Auf der Suche nach einem Nachtlager stieß ich auf ein Sommercamp einer katholischen Jugendgruppe. Warum nicht einfach dazugesellen? Na ja der alte Priester war etwas mürrisch und wies mir einen Platz auf der anderen Straßenseite vor der Kirche zu. Ein paar Meter vor alten Grabsteinen mein Zelt aufzuschlagen war auch für mich neu. Gut aber, dass der alte Priester nicht die Messe gehalten hat. Stattdessen war es ein junger, indischer Priester der die Meute gut unterhalten hat. Ich habe zwar kein Wort verstanden aber der war voll bei der Sache und hat mich mit seinem starken Leuchten in den Augen auch mich mitgerissen. Die Hauptbotschaft, so wurde mir mitgeteilt, war „Sei niemals ein leeres Ei“ aber um das jetzt weiter auszuführen… keine Zeit. Toll war aber, als er zum Schluss die Gitarre in die Hand nahm und den alten Ronan Keating-Hit „When You Say Nothing At All“ sang. GRANDIOS ;‘-)

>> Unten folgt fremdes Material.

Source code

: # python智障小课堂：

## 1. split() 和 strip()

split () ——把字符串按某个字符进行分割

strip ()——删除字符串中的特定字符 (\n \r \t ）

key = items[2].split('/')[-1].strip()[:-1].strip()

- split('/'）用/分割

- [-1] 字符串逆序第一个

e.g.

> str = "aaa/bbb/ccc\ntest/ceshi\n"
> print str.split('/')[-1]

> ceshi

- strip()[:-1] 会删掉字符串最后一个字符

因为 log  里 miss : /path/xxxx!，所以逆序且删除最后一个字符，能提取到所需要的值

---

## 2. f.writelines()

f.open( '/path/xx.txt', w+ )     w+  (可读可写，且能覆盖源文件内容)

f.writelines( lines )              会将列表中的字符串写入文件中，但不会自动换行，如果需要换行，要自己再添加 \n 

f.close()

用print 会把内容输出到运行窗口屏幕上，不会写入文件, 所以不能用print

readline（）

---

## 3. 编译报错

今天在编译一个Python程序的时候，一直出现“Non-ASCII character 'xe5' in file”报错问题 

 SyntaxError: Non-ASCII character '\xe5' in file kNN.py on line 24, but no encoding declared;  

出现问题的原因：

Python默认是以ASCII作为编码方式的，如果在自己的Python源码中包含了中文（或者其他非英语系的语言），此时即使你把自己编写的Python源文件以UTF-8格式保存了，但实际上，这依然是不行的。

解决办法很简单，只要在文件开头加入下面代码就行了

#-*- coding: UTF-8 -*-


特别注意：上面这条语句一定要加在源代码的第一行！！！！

Dann war noch Fußball angesagt. Keine Ahnung woher ich an diesem Tag noch die Kraft dafür nahm aber zwei Tore gingen auf mein Konto. 😉
Großes Dankeschön aber an Mihály, der mir den Dolmetscher gemacht hat, mich „betreute“ und so den Abend richtig gelingen ließ.
Die Puszta
Die Puszta ist eigentlich eine Steppenlandschaft, würde sie vom Menschen nicht kultiviert werden. Weite Ebenen erstrecken sich oft bis zum Horizont. Die Ungarn scherzen schon, es so so flach, dass man die Erdkrümmung erkennen könne. Hier ist alles etwas ursprünglicher, rauer, auch ärmer. Das merkt man auch den Menschen an aber der Gastfreundschaft mangelt es deshalb nicht.
Bevor ich nach Ungarn gekommen bin, hatte ich ein paar Couchsurfing-Anfragen für den Norden des Landes gestellt. Ohne Erfolg doch wie es der Zufall manchmal so will, lief ich heute aus der kleinen Stadt Tiszakecske hinaus zur Fähre und zehn Minuten später hielt ein kleiner Van und es schrie nur noch „You are the chouchsurfer!“ Verdutzt drehte ich mich um und sah zwei Typen in der Karre. Es war Benyeczkó, den ich unter anderem bei Couchsurfing angefragt hatte, der gerade auf Besuch hier bei ein paar Freunden war und sich an mich erinnerte. Es wurde geplaudert und als ich auf die Frage, ob ich schon einen Schlafplatz für die Nacht hätte, verneinen musste, wurde ich prompt von seinem Kumpel ins private Lager eingeladen.
Grillparty war angesagt (Mannnn ist der Speck hier gut) und dann kamen noch zwei Reiter vorbei die gleich mal angehalten wurden. Es war ein toller Abend am Lagerfeuer und heute Morgen wurde ich dann auch zur Fähre gebracht. Eigentlich ist es eine Autofähre aber da die Tisza, zu Deutsch Theiß, gerade Niedrigwasser führt, war es nur ein kleines Boot. Gerade groß genug für meinen Karren. Na ja, alles bestens sage ich euch.